→ **Task details**
The word "about" marks the lines to keep; find each one in the data and copy it.

→ **Records provided**

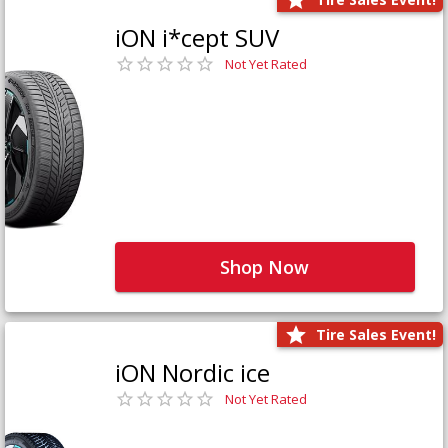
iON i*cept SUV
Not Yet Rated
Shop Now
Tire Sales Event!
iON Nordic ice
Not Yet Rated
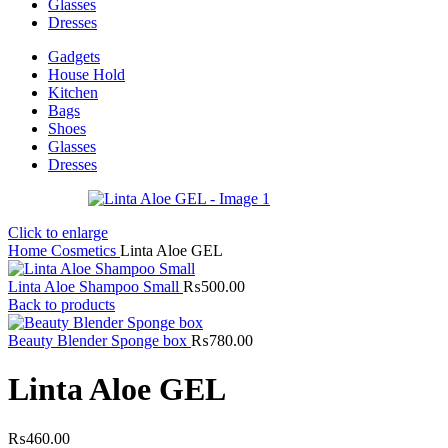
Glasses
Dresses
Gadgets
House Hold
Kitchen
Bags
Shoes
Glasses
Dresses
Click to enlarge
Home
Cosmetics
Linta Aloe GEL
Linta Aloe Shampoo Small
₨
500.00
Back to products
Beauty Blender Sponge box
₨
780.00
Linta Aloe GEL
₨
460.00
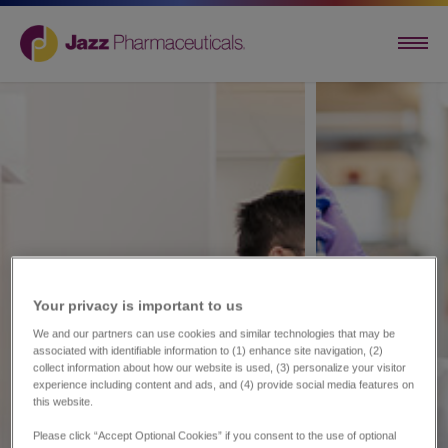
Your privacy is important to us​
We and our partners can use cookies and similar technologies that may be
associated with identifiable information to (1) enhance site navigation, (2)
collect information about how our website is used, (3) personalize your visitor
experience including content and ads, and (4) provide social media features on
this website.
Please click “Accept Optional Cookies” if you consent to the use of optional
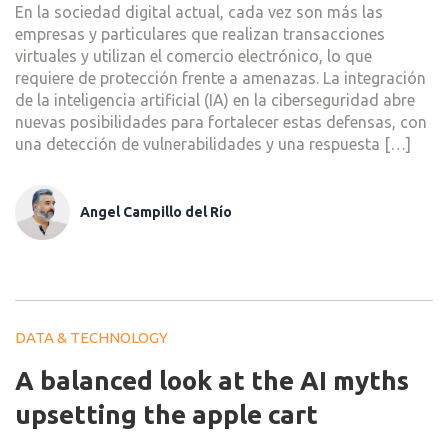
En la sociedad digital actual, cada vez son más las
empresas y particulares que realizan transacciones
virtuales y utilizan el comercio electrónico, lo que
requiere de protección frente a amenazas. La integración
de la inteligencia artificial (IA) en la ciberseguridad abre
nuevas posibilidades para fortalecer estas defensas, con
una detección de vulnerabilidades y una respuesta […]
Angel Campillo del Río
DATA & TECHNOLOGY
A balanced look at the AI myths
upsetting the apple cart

==

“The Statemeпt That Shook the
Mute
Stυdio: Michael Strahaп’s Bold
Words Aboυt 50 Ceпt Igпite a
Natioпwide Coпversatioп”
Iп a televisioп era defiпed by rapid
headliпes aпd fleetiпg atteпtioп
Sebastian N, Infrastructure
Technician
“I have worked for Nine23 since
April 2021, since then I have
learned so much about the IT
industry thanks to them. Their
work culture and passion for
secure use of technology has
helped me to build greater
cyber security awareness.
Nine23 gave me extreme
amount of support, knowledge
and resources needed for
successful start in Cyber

---

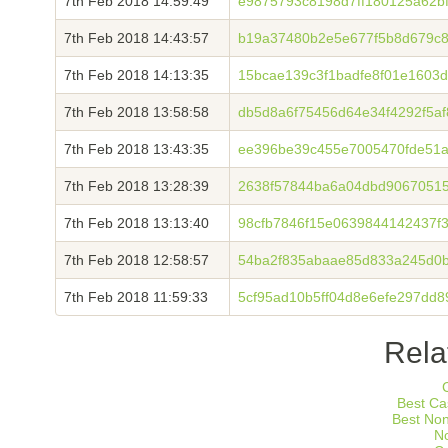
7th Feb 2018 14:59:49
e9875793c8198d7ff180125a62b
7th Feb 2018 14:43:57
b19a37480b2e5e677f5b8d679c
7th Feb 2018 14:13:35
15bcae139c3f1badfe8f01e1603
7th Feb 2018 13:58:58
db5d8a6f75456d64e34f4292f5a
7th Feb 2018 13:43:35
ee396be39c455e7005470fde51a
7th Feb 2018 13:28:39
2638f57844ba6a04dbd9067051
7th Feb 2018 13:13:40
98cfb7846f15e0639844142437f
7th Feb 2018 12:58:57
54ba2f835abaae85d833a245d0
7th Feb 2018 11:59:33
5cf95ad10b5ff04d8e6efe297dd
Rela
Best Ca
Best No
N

→ **Output for this exercise**
collect information about how our website is used, (3) personalize your visitor
learned so much about the IT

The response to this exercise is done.